Going Home Again
August 1, 2009
My Alitalia flight from Milan to Palermo, Sicily was just as I expected.
I braced myself for the sight that would unfold before me as we began our apporach to Punta Raisi airport. Jagged Mount Pellegrino came into view, seeming to loom out of the water. I had seen this view five times before, but each time, it was breathtaking. Legend has it that the bones of Saint Rosalia are buried there. (She is a huge star in the litany of saints that Sicilians adore).
Whenever I am in Sicily, I tell myself that I have come home, completing the full circle trip that my grandfather, Rosario Saporito began when he was 25 years old. He left Sicily, as many did in the early 1900s, to come to America, in search of a better life. He found it in Rochester New York, where he worked for the railroad.
It felt good to be in the culture again, one that is still not understood by the Italian mainlanders who consider Sicily not part of Italy.
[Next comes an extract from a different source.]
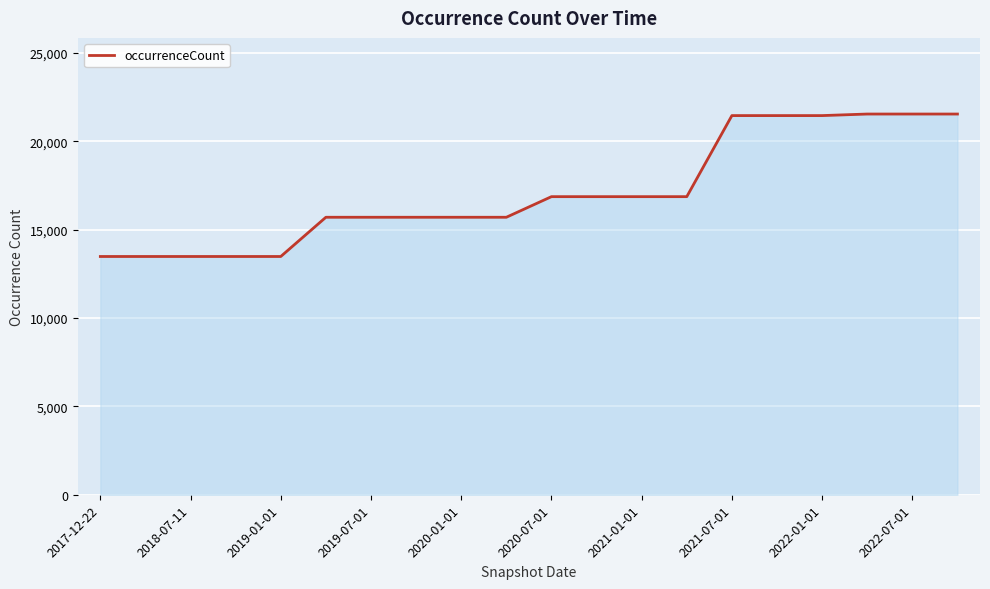

What is the smallest value displayed?

13481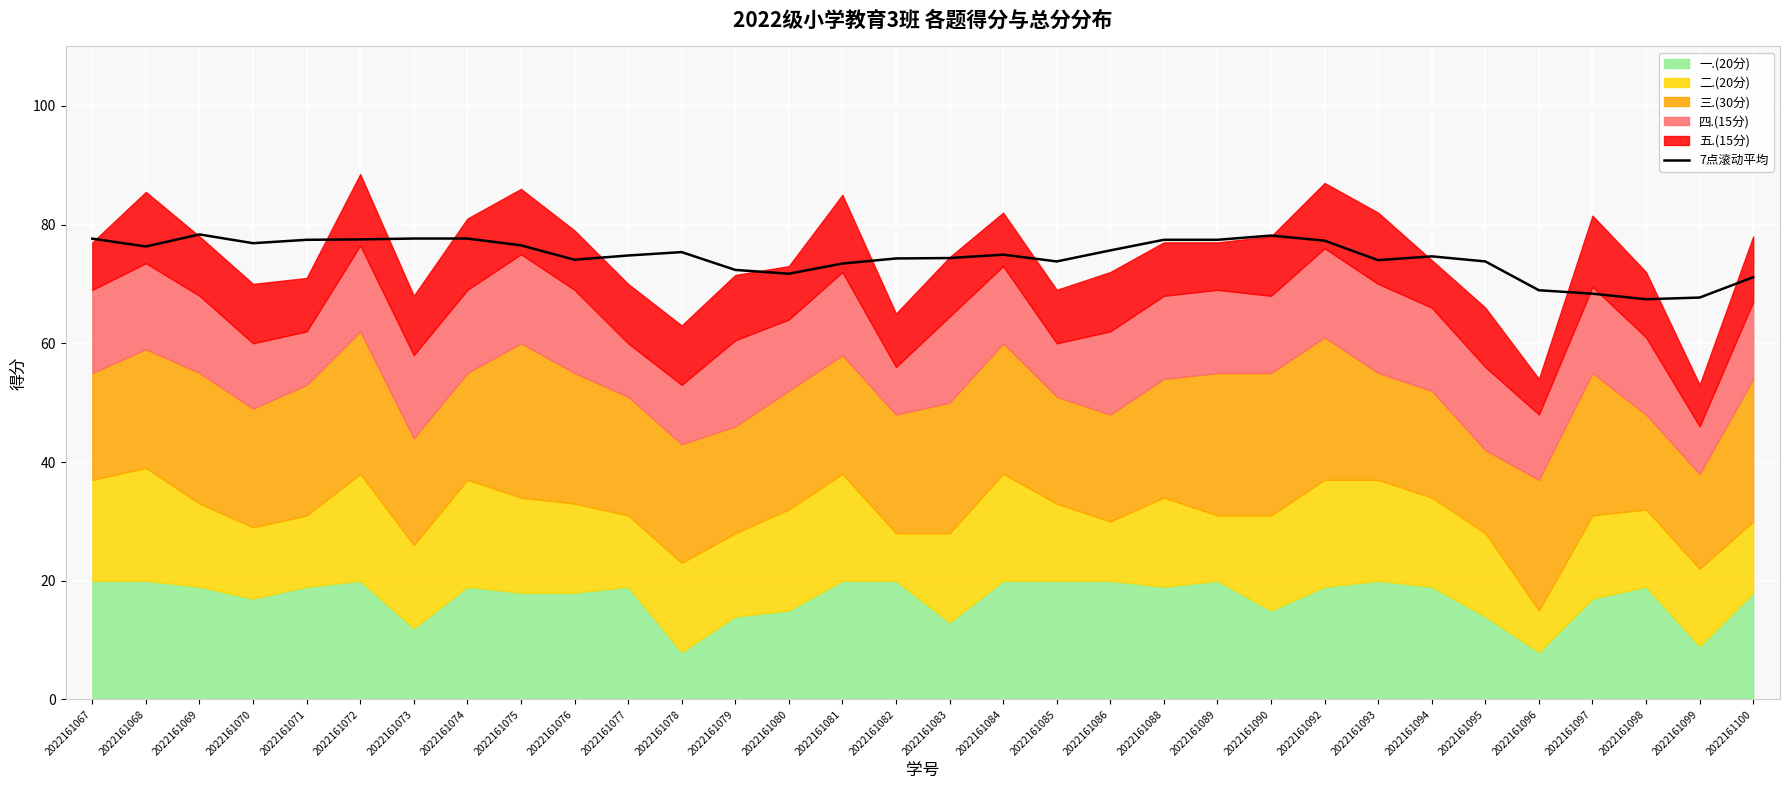

Rank the categories by value from lowest to highest.

2022161098, 2022161099, 2022161097, 2022161096, 2022161100, 2022161080, 2022161079, 2022161081, 2022161085, 2022161095, 2022161093, 2022161076, 2022161082, 2022161083, 2022161094, 2022161077, 2022161084, 2022161078, 2022161086, 2022161068, 2022161075, 2022161070, 2022161092, 2022161071, 2022161089, 2022161088, 2022161072, 2022161067, 2022161073, 2022161074, 2022161090, 2022161069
What I noticed on this trip was how much improved the roads were, and how Sicilian dialect is still so difficult for me to understand.
The traffic into Palermo city is horrendous and it seems that the vespa is the favorite way to get around. In all this chaos, street vendors sell roasting chestnuts, lumache, semolina bread and prickly pears!
Once I got to the hotel, the Grand Hotel des Palmes, I immediately put myself into the culture and greeted the reservation host with: sono Marianna Esposito, ho una prenotazione.
I think my grandfather would be smiling.